Rudi Gall on Micro-manufacturing: 5 Things You Need to Know
About Micro-manufacturing for the Medical and Pharmaceutical Industry
The health outcomes that minimally invasive surgical devices provide – shorter hospital stays and recovery periods – are as remarkable as the micro-manufacturing methods that produced the devices.
Micro-manufacturing involves more than making conventional tooling smaller. Micro-extrusions and micro-molding also involve ultra-fine wires and electronic components.
Helmbrechts, Germany-based Raumedic, which has its U.S. headquarters in Mills River, N.C., has been touting its capabilities when it comes to ultra-small dimensioned tubing and molded parts.
“Micro-extrusions can have inner diameters of 0.004 in. with wall thicknesses of 0.002 in., and coatings can have micro-layers as thin as 0.0002 in.,” explained Rudi Gall, a vice president at Raumedic.
Micro-molding generally involves components with sizes or tolerances so small that suppliers can’t make them correctly or with a high degree of precision using traditional injection-molding equipment. “More specifically, micro-molded parts have a typical range from 1 g to less than 0.004 g. Dimensional tolerances required are often much tighter than ±0.001 in.,” noted Gall.
“Although the molding equipment has improved in recent years, coating and over-molding features require a high skill level from the machine operator,” he said.
Here are 5 things, courtesy of Raumedic’s Gall, that medical device designers and engineers should consider when going the micro-manufacturing route:
1. Understand the material’s characteristics
Before launching production of a micro part, Gall suggests getting input from the material supplier and a manufacturer’s engineering team. For example, he said, semi-crystalline or amorphous resins, fillers and fibers, and even colorants can all impact the product consistency required to meet critical dimensional requirements. Selecting the right material is a foundation for long-term manufacturability. Use consistent amorphous engineering-grade resins for tight tolerances, and apply fillers for added dimensional stability where necessary.
2. Go beyond general part design principals
Gall further recommended that for a successful design, follow general part design principals. Micro-molding, he added, requires meeting or exceeding these guidelines. “For example, in a conventional part, slight areas of sink, in ribs, slight warpage in sharp corners, or flowing thin-to-thick may cause minor problems. But in a small part, such flaws are disastrous and result in deformation that can exceed the allowable tolerance.”
3. It’s all about the details
Be prepared to disclose shot weights, material selections, part size and critical features, Gall said. Shot control may exceed what is possible for a check-ring screw. A plunger or ram may best fit an application. Consistency is key to long-term success.

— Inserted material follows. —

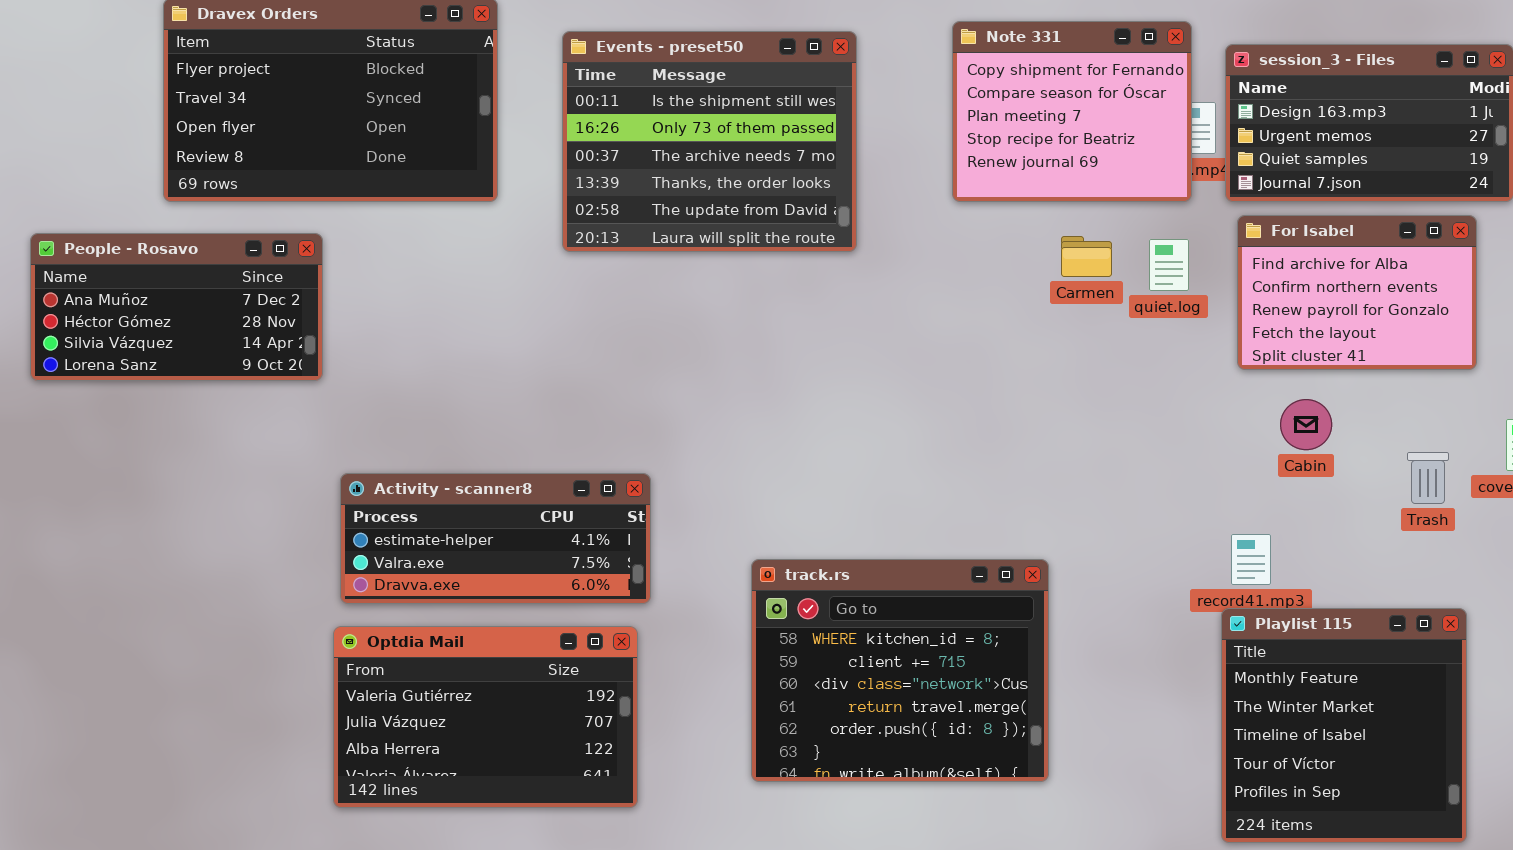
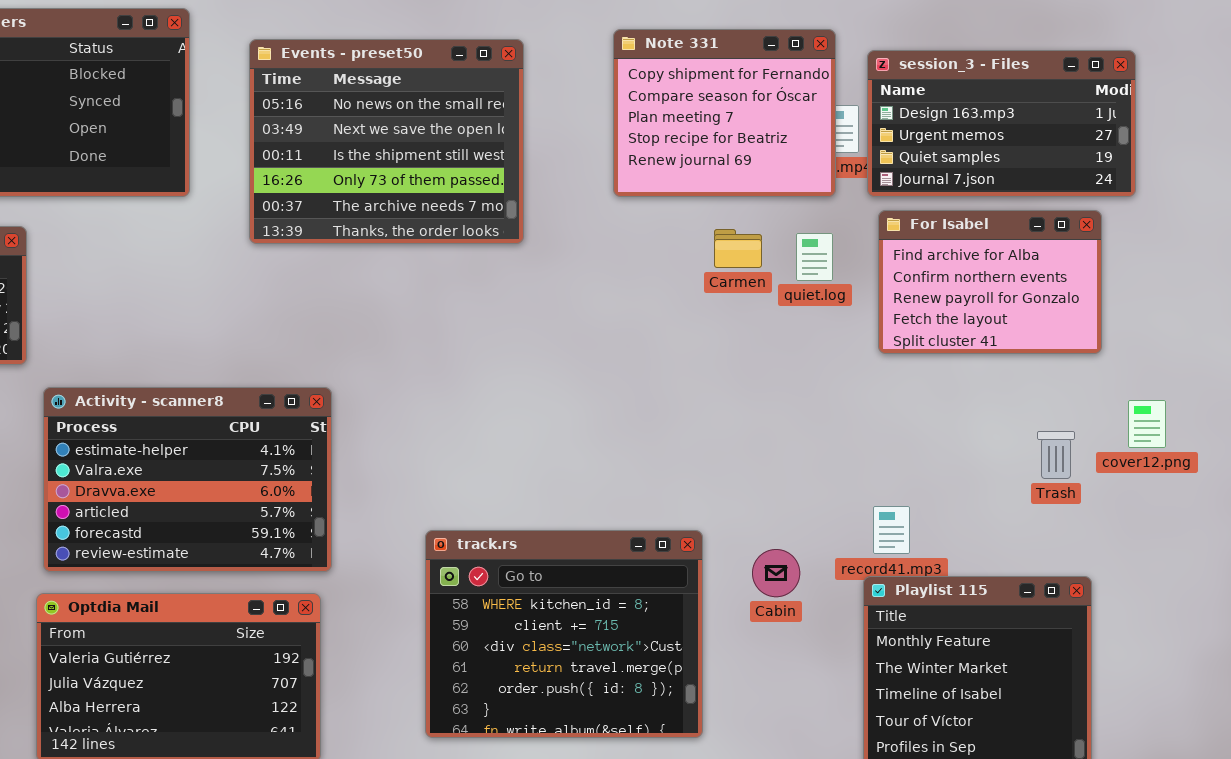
Events - preset50: [562,31,857,252] -> [249,39,524,244], scrolled up 2 rows
Cabin: [1280,399,1332,450] -> [752,549,800,597], moved
Activity - scanner8: [340,473,651,604] -> [43,387,332,572], resized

4. Have you considered multilayer tubing?
Multilayer tubing is another design possibility that offers a practical solution for various medical applications, according to Gall. “The tubing provides an inert material on the inside for drug-delivery applications and a bondable outer layer. The trick is keeping the co-extruded layers within a specified tolerance range.”
Gall said Raumedic engineers have also developed processing capabilities to co-extrude a wide variety of metal wires and glass fibers within the tubing walls.
“When necessary, it is possible to co-extrude and work with copper, stainless steel, nitinol, platinum alloys, nickel, and silver plated wires in combination with a variety of polymers,” Gall said. The materials include polypropylene, polyethylene, nylon, polyurethane, and silicone, as well as high-performance resins (FEP, PEEK, PPSU, PEI and PTFE Moldflon). The PTFE Moldflon is significant because it resists the flaking and cracking common to recent PTFE formulation when applied to wires.
5. Explore co-extrusion of wires.
Also consider that many medical products call for hand-stringing wires, cables and coils though multi-lumen tubing, which can be labor-intensive. Gall said that device companies can avoid extra labor by co-extruding wires within the tubing walls to significantly reduce fabrication costs. The wires provide kink resistance, but also serve as a path for sensor signals and data transfer from the device and patient to an analytical or diagnostic system. The latter is used in neuro-monitoring devices, electromagnetic positioning systems, and cochlear implant hearing devices.
It is important to also note that medical device manufacturing trends have component manufacturers delivering more than parts: OEMs want more complete product sets. Gall cited a colpotransilluminator as an example. All of its components are produced in-house, making it easier to control manual and customized-tool-supported processing techniques such as extrusion, molding, cutting and assembly (bonding). The tubing set ensures a hygienic and minimally invasive procedure, and residue-free suctioning of the wound secretion provides healing in a shorter period than previously possible.
This article was done by Paul Dvorak for MedicalDesign & Outsourcing Magazine, March 2017.